La victoria de Donald Trump en las elecciones de Estados Unidos ha sido sorpresiva; la mayoría de las élites no esperaban que su populismo vulgar y agresivo triunfara.
Sin embargo, su capacidad para interpretar el enojo y la indignación de la clase trabajadora blanca en los estados de la vieja industria (Ohio, Míchigan, Pensilvania) y en el medio oeste rural norteamericano logró limitar a los demócratas a las grandes urbes de las costas este y oeste.
Paradójicamente el multimillonario se trasformó en el representante de los olvidados por la globalización y de los asustados por la creciente diversidad de la sociedad norteamericana.
Sin pasado político, Trump se constituyó en vocero de todos los agraviados por la clase política de Washington, percibida como corrupta y en busca de sus intereses propios.
Trump atizó el resentimiento y la cólera de los afectados por la recesión del 2008 y encontró una respuesta xenófoba en los votantes blancos de la clase trabajadora, temerosa de que su imaginario de la grandeza se viese manchado por los colores de otras pieles y religiones.
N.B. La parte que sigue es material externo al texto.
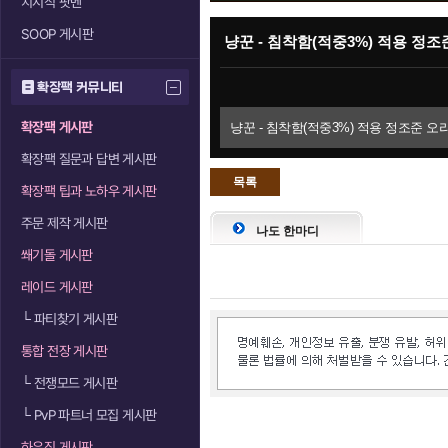
치지직 팟벤
SOOP 게시판
냥꾼 - 침착함(적중3%) 적용 정조
확장팩 커뮤니티
확장팩 게시판
냥꾼 - 침착함(적중3%) 적용 정조준 오라
확장팩 질문과 답변 게시판
목록
확장팩 팁과 노하우 게시판
으로
주문 제작 게시판
나도 한마디
쐐기돌 게시판
레이드 게시판
└
파티찾기 게시판
통합 전장 게시판
└
전쟁모드 게시판
└
PvP 파트너 모집 게시판
하우징 게시판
Con el control de las dos cámaras del Congreso y del Ejecutivo, además del futuro nombramiento de un juez de la Corte Suprema, favorable a una visión conservadora del mundo, Trump gozará de los medios suficientes para gobernar.
Empero su inexperiencia y el enfrentamiento con la estructura de su partido, le harán difícil afrontar delicados temas de la política exterior y producirán pugnas internas en el partido, dividido entre las diversas corrientes del conservatismo (Tea Party, fiscalistas, neoconservadores intervencionistas).
La situación internacional es complicada. Las confrontaciones con China, estimuladas por la retórica de triunfador se aproximan y la luna de miel con Putin durará poco. El Medio Oriente continuará en llamas. Europa (OTAN) vive momentos de desintegración y América Latina continuará con baja prioridad, salvo México.